__DO THIS__
Recast the rows below, from the start through the line containing "[1582, 1005, 1593, 1014] None: NO", as a numbered list, leaving out any blank lines.

__STORED ROWS__
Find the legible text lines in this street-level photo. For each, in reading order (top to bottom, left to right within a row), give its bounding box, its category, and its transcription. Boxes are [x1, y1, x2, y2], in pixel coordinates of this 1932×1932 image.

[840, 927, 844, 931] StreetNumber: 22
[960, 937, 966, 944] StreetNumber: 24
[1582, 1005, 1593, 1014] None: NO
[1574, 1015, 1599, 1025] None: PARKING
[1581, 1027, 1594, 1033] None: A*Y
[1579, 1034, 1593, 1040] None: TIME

__RESPONSE TO THE TASK__
1. Find the legible text lines in this street-level photo. For each, in reading order (top to bottom, left to right within a row), give its bounding box, its category, and its transcription. Boxes are [x1, y1, x2, y2], in pixel coordinates of this 1932×1932 image.
2. [840, 927, 844, 931] StreetNumber: 22
3. [960, 937, 966, 944] StreetNumber: 24
4. [1582, 1005, 1593, 1014] None: NO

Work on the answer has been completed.